Go into the editor, select one of your sensors, and press B (this will select all sensors on the creation.
Then, set the “Min Input” to 0.3, and the “Max Input” to 0.02, as shown below.
And, if you test it again, you’ll find that, oddly enough, that fixes it! I’ll be honest, I have no idea why, it just does. Remember this trick if you make an autocannon and don’t want the weird “Backfire” thing.
And that’s the autocannon done! Of course, this can be inserted in many ways. You don’t need all the sensors like that-for example, you could have the sensors arranged like this:
This will let your cannons fire in a quick Burst each, allowing for an interesting design. You can go a step further and do this:
By doing this, you have it set so that every time the antennae hovers over a sensor group, it will fire half of the cannons. This does make some recoil, so consider adding a sliding spring actuator. If ya don’t know what it is, ask someone else-this guide is about sensors.

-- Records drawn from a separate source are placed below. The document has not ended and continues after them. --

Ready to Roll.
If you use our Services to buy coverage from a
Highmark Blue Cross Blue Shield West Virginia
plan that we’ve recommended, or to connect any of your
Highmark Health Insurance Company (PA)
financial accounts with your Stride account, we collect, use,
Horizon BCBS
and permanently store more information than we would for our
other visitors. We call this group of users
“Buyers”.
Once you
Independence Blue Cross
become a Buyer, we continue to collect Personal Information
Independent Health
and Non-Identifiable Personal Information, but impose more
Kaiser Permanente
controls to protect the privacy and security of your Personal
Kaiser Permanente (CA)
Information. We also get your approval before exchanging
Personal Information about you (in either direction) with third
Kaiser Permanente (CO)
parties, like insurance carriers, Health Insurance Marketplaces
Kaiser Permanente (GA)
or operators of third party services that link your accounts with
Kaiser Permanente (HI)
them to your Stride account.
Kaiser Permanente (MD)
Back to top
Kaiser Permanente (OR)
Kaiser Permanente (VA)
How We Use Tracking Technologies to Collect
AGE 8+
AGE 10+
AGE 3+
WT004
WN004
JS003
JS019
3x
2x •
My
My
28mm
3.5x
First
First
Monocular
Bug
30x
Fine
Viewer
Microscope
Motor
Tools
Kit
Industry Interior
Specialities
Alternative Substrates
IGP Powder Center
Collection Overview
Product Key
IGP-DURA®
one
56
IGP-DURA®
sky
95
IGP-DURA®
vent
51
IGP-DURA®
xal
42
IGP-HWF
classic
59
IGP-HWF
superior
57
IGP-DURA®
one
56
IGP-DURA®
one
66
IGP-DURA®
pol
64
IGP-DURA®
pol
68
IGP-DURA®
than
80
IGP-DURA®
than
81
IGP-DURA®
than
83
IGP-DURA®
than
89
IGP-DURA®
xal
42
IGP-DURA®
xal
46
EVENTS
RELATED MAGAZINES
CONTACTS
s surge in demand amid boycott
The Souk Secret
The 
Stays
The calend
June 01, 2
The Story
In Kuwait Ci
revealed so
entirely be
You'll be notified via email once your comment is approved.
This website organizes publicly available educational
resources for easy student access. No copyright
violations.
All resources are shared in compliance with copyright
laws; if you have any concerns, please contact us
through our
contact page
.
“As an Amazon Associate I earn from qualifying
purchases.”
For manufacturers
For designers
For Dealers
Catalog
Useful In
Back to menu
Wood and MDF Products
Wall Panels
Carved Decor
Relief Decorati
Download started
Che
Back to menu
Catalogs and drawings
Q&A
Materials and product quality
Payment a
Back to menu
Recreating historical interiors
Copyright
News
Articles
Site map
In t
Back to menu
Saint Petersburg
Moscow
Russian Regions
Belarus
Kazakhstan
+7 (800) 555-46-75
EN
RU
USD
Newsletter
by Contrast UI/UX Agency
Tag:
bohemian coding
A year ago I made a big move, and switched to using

As for the speed of the cannon, the fastest I could get it to go was setting a 1.4 on the actuator’s speed. Any higher speed, and the cannon won’t work properly.
Oh yeah, you can also do this.
I DID say at the start we’d glance over another use for the proximity sensor, so I did this as an example.
Using the same parameters, I set this sensor rig up:
Reasoning: This Ford Pinto is pretty accurate, but there’s an issue: It isn’t NEARLY explode-y enough. So, I set this sensor to activate a detonator that’s attached to a fuel tank to make the car explode if something touches the rear bumper.
When I backed the Pinto into the wall, it exploded! And it’s hardly any more complicated than making an autocannon. Heck, the hardest part was attaching the sensor in a good place. I know this is only a small acknowledgement, but it IS just to show that sensors have more use than autocannons.
And that’s the basics-I know, mainly an autocannon tutorial. Well, here’s the thing-that IS the basics. I know there are harder things you can do, but I’ll be perfectly honest-I actually don’t know how to do most of them. The speed sensors are too confusing to make a guide on, though I have used them. In order to get them to work at the speed you want, it’s a lot of trial and error messing with the max and min input amounts. Anyways, just enjoy what you’ve done. This can be used anywhere, and you can always make it bigger to allow more cannons! Anyways, that’s all-good luck with your weird auto-cannon-ey creations.